Creating embeddings

In the last lesson, embeddings were automatically created for you by the Neo4jVector class.

You are going to learn how to create embeddings directly and query Neo4j using Python.

Publicly available Large Language Models (LLMs) will typically have an API that you can use to create embeddings for text.

For example, OpenAI has an API that you can use to create embeddings for text.

The llm-vectors-unstructured/create_embeddings.py program uses the OpenAI API and Python library to create embeddings for text.

python
import os
from dotenv import load_dotenv
load_dotenv()

from openai import OpenAI

llm = OpenAI(api_key=os.getenv('OPENAI_API_KEY'))

response = llm.embeddings.create(
        input="Text to create embeddings for",
        model="text-embedding-ada-002"
    )

print(response.data[0].embedding)

You should be able to identify:

  • The OpenAI class requires an API key to be passed to it.

  • The llm.embeddings.create method is used to create an embedding for a piece of text.

  • The text-embedding-ada-002 model is used to create the embedding.

  • The response.data[0].embedding attribute is used to access the embedding.

Run the program and you should see the embedding returned:

[-0.02844466269016266, 0.009961248375475407, 0.0017426918493583798, -0.01016482524573803, 0.019080106168985367, 0.02178979106247425, -0.01836407743394375, -0.005099962465465069, -0.014285510405898094, ... ]

Experiment by changing the input text - you will see the embeddings change.

Query neo4j with an embedding

Next, you are going to use the embedding to query the Neo4j chunkVector vector index you created in the last lesson.

Open the llm-vectors-unstructured/query_neo4j.py program:

python
import os
from dotenv import load_dotenv
load_dotenv()

from openai import OpenAI

llm = OpenAI(api_key=os.getenv('OPENAI_API_KEY'))

response = llm.embeddings.create(
        input="What does Hallucination mean?",
        model="text-embedding-ada-002"
    )

embedding = response.data[0].embedding

# Connect to Neo4j
# graph = 

# Run query
# result = 

# Display results
# for row ... 

The program includes the code to create an embedding.

You will need to add the code to query Neo4j using the embedding.

First, import the LangChain Neo4jGraph class and create an object which will connect to the Neo4j sandbox:

python
from langchain_neo4j import Neo4jGraph

graph = Neo4jGraph(
    url=os.getenv('NEO4J_URI'),
    username=os.getenv('NEO4J_USERNAME'),
    password=os.getenv('NEO4J_PASSWORD')
)

The Neo4jGraph class provides a simple mechanism with LangChain to interact with Neo4j.
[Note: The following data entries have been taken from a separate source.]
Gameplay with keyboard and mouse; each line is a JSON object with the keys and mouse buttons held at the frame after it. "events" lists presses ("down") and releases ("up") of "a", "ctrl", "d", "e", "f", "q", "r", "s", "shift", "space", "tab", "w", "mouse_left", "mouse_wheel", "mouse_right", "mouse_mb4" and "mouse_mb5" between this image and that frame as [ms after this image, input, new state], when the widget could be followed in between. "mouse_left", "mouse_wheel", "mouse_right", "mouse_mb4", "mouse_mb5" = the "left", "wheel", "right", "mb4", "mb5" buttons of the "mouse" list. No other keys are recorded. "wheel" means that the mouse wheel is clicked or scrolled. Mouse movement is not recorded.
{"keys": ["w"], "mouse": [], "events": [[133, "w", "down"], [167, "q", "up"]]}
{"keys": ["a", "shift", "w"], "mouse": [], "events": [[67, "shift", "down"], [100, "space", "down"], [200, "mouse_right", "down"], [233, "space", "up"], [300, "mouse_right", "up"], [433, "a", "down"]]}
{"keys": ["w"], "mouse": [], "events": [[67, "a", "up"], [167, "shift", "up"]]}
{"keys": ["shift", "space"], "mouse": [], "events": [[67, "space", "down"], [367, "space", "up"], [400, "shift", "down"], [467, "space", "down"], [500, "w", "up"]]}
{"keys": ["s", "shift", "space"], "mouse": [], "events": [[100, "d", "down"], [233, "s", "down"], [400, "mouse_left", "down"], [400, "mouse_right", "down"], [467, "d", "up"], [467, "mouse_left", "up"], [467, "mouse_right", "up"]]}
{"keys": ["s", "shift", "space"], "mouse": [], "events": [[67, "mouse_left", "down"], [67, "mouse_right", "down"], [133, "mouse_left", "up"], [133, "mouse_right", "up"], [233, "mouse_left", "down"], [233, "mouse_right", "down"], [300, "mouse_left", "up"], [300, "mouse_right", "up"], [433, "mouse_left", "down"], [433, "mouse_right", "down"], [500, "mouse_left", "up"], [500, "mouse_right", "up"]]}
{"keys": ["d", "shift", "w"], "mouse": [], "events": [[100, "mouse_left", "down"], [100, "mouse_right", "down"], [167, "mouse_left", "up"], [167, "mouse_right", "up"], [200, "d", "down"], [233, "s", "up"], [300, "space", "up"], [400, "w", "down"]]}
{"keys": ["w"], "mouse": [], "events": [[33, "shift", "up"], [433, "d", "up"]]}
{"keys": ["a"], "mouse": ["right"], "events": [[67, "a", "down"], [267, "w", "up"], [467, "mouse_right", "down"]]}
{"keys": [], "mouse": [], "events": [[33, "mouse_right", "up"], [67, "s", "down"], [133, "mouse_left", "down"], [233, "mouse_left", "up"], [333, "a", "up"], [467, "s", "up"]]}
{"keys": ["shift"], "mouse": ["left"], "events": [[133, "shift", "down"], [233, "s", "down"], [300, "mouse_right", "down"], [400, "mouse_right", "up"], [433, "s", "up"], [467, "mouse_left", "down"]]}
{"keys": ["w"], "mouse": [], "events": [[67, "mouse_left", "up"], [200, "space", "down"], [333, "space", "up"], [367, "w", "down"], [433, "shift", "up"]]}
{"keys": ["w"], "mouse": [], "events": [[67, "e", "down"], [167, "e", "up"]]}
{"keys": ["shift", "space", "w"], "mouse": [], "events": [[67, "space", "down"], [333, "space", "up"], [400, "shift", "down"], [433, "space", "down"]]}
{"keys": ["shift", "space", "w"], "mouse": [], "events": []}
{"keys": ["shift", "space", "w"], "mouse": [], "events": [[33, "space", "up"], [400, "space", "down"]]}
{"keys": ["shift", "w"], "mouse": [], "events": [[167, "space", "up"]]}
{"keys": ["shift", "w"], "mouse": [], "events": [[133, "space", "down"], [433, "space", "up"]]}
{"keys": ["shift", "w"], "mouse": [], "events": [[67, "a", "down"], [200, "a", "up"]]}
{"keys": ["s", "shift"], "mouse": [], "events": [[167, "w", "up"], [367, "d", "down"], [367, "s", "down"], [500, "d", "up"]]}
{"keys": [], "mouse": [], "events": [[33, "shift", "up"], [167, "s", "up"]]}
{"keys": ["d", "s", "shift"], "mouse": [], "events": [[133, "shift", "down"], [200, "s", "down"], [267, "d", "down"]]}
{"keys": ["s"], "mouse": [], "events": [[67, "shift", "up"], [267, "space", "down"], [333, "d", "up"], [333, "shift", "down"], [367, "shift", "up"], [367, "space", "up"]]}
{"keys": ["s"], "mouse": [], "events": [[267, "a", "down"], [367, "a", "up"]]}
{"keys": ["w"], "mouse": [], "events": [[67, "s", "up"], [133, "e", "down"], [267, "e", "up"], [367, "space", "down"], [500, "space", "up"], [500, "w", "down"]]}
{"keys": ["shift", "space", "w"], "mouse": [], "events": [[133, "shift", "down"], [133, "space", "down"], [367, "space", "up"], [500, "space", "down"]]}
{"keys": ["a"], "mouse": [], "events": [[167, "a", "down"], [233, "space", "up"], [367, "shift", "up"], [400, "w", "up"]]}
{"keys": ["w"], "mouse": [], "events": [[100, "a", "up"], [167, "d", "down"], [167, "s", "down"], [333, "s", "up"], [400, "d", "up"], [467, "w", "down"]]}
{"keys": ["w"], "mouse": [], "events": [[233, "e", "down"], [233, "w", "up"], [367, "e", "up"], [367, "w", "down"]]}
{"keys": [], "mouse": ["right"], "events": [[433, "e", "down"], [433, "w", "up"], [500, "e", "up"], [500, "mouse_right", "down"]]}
It is not a full-featured Neo4j client.

Use the query method to run the Cypher to query the chunkVector index using the embedding:

python
result = graph.query("""
CALL db.index.vector.queryNodes('chunkVector', 6, $embedding)
YIELD node, score
RETURN node.text, score
""", {"embedding": embedding})

The embedding is passed to the query method as a key/value pair in a dictionary.

Finally, iterate through the result and print the node.text and score values.

python
for row in result:
    print(row['node.text'], row['score'])
Click to view the complete code
import os
from dotenv import load_dotenv
load_dotenv()

from openai import OpenAI

from langchain_neo4j import Neo4jGraph

llm = OpenAI(api_key=os.getenv('OPENAI_API_KEY'))

response = llm.embeddings.create(
        input="What does Hallucination mean?",
        model="text-embedding-ada-002"
    )

embedding = response.data[0].embedding

graph = Neo4jGraph(
    url=os.getenv('NEO4J_URI'),
    username=os.getenv('NEO4J_USERNAME'),
    password=os.getenv('NEO4J_PASSWORD')
)

result = graph.query("""
CALL db.index.vector.queryNodes('chunkVector', 6, $embedding)
YIELD node, score
RETURN node.text, score
""", {"embedding": embedding})

for row in result:
    print(row['node.text'], row['score'])

When running the program, you should see the chunk text printed followed by the score.

Try modifying the input text and see how the results change.

When you have successfully queried Neo4j using the embedding, you can move on to the next lesson.

Lesson Summary

In this lesson, you used the OpenAI API to create an embedding and queried Neo4j using Python.

In the next lesson, you will create a graph of the course content.